A standard practice in the data warehousing world is the process of delivering conformed dimensions, which is an activity that can involve data cleaning, standardisation, de-duplicating and matching, with a goal of ensuring that data from multiple different locations can be analysed in a consistent manner. For example, System A may have a customer called William Smith, whereas System B might hold the exact same customer as Mr W Smith. The data warehouse ultimately needs to output one version of William Smith to the end user in this example, which will allow all data associated with this customer to be easily analysed.
I’m currently facing the challenge of de-duplicating and matching across data sources, although in my case most of the data sources are not in English. Its one thing to match customers or products that have slightly different descriptions using fuzzy logic in your ETL, but how do you do this when your products are in multiple different languages? Although we’ve not actually ended up needing to use it, the experience got me thinking, could SSIS be used to translate values in one language to another?
Microsoft Translator API
Enter Microsoft Translator, a “statistical machine translation system”, that’s available on the Azure Marketplace for what looks to be a fairly reasonable price. For example, you can translate up to 2 million characters a month for free, whereas 4 million a month will set you back £26.36 a month. As an example I’ve translated the word ‘Bonjour’ here, without even telling it what the input language is (the service has auto detect capability):
SSIS and the Microsoft Translator API
Using an example from AdventureWorks, I’d like to see if its possible to translate the French descriptions found in dbo.DimProduct into English. To do this, I’ve set up a very simple data flow that starts off with extracting the top 100 products from Adventure Works that have a French description. There is then a Script Component, which makes the all important call to the Microsoft Translator API, then finally a Union All just to allow me to catch the rows while debugging. Overall the data flow is as follows:
The script component is where all the magic happens, as this contains the call to the API using following MS translator example code. The MS translator code needs adapting to fit into the SSIS environment and rather than re-posting every line of code, I’m just going to highlight the changes I made to get this working with SSIS. My first step was to add a script component with the following output column:
Then within the Edit Script window I added the following additional references:
I then setup my using section as follows:
using System; using System.Data; using System.IO; using Microsoft.SqlServer.Dts.Pipeline.Wrapper; using Microsoft.SqlServer.Dts.Runtime.Wrapper; using System.Xml.Linq; using System.Collections.Generic; using System.Web; using System.Web.UI; using System.Web.UI.WebControls; using System.Net;
The next step is to call the PreExecute() method once in order to get an access token from Azure Marketplace. The key is to pass in a Client ID and a Client Secret, both of which can be setup here.
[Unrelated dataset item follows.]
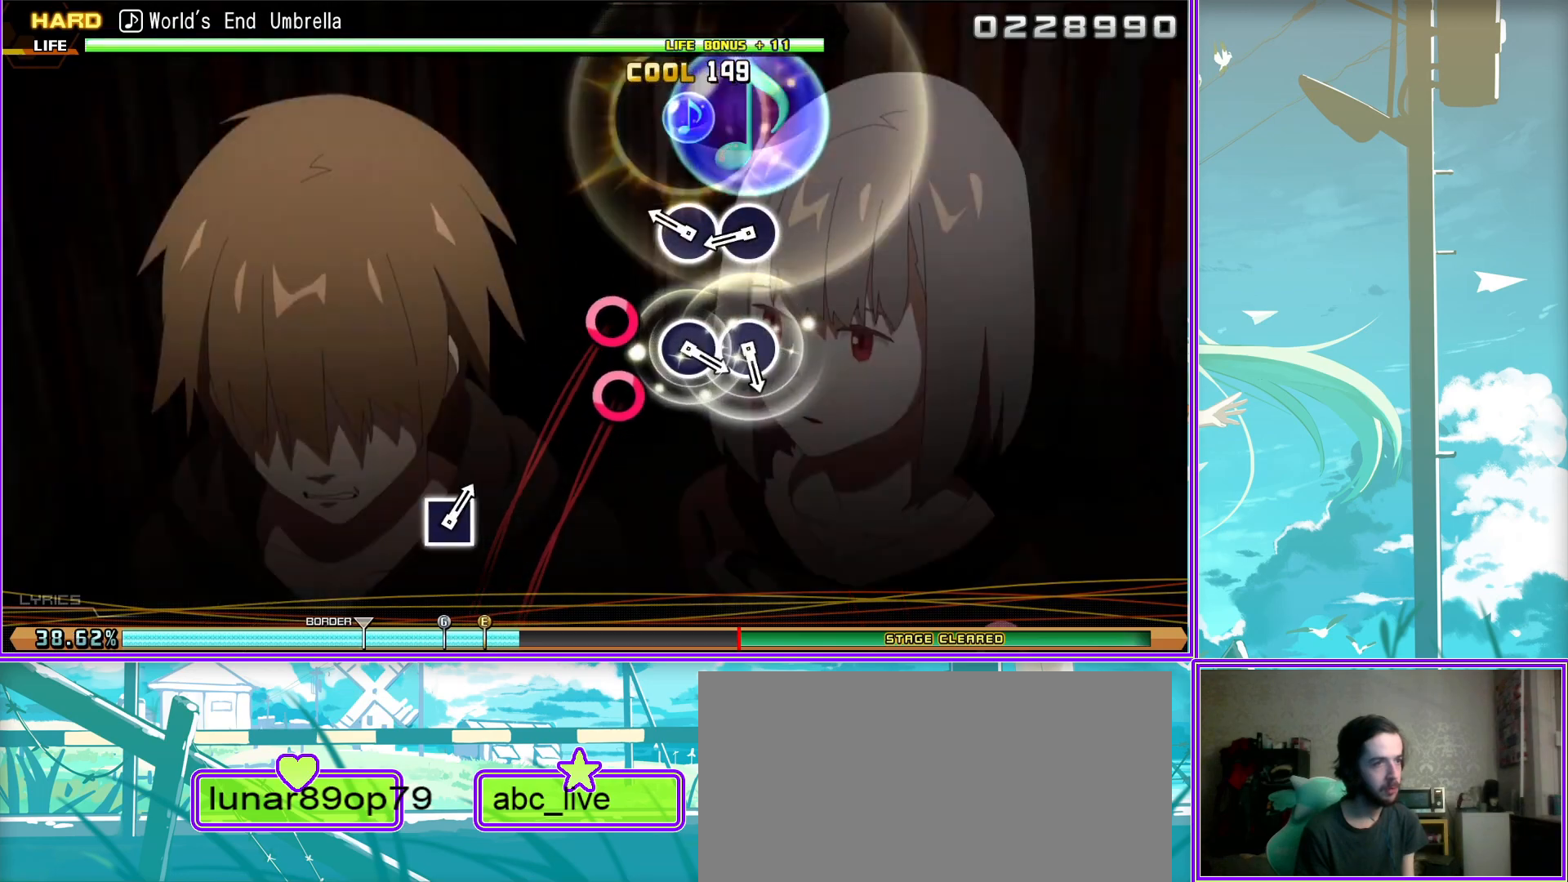
{"buttons": [], "left_stick": "center", "right_stick": "center", "events": [[133, "CIRCLE", "down"], [217, "CIRCLE", "up"], [300, "CIRCLE", "down"], [433, "CIRCLE", "up"]]}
Finally ProcessInputRow now needs to carry out the translation, which is carried out with the following code:
public override void Input0_ProcessInputRow(Input0Buffer Row) { if (!Row.FrenchInputName_IsNull) { //Speficy from french, to English string uri = "https://api.microsofttranslator.com/v2/Http.svc/Translate?text=" + System.Web.HttpUtility.UrlEncode(Row.FrenchInputName.ToString()) + "&from=fr&to=en"; System.Net.WebRequest translationWebRequest = System.Net.WebRequest.Create(uri); translationWebRequest.Headers.Add("Authorization", headerValue); System.Net.WebResponse response = null; response = translationWebRequest.GetResponse(); Stream stream = response.GetResponseStream(); System.Text.Encoding encode = System.Text.Encoding.GetEncoding("utf-8"); StreamReader translatedStream = new System.IO.StreamReader(stream, encode); System.Xml.XmlDocument xTranslation = new System.Xml.XmlDocument(); xTranslation.LoadXml(translatedStream.ReadToEnd()); Row.Translation = xTranslation.InnerText; } }
Results
Et voila! After compiling the script code and running the package, we can see the following results in the data viewer:
The third column called Translation is the translated English column name from the API, whereas the last column is the correct English translation from Adventure Works. As you can see, for the first few rows its only missing hyphens and capitalisation and the other rows are very close to the correct English translation from Adventure Works. It’s not perfect in all scenarios that I tested, and this approach won’t be suitable for large data volumes, but certainly for the above data it gives a very good match – better than I expected.
Microsoft Translator seems to have done a very good job as a first pass of translating the data. There would be nothing stopping you enhancing this further of course, perhaps with something like DQS or similar cleansing tools, which in turn would mean that you could get the data into good shape before attempting to carry out fuzzy matching.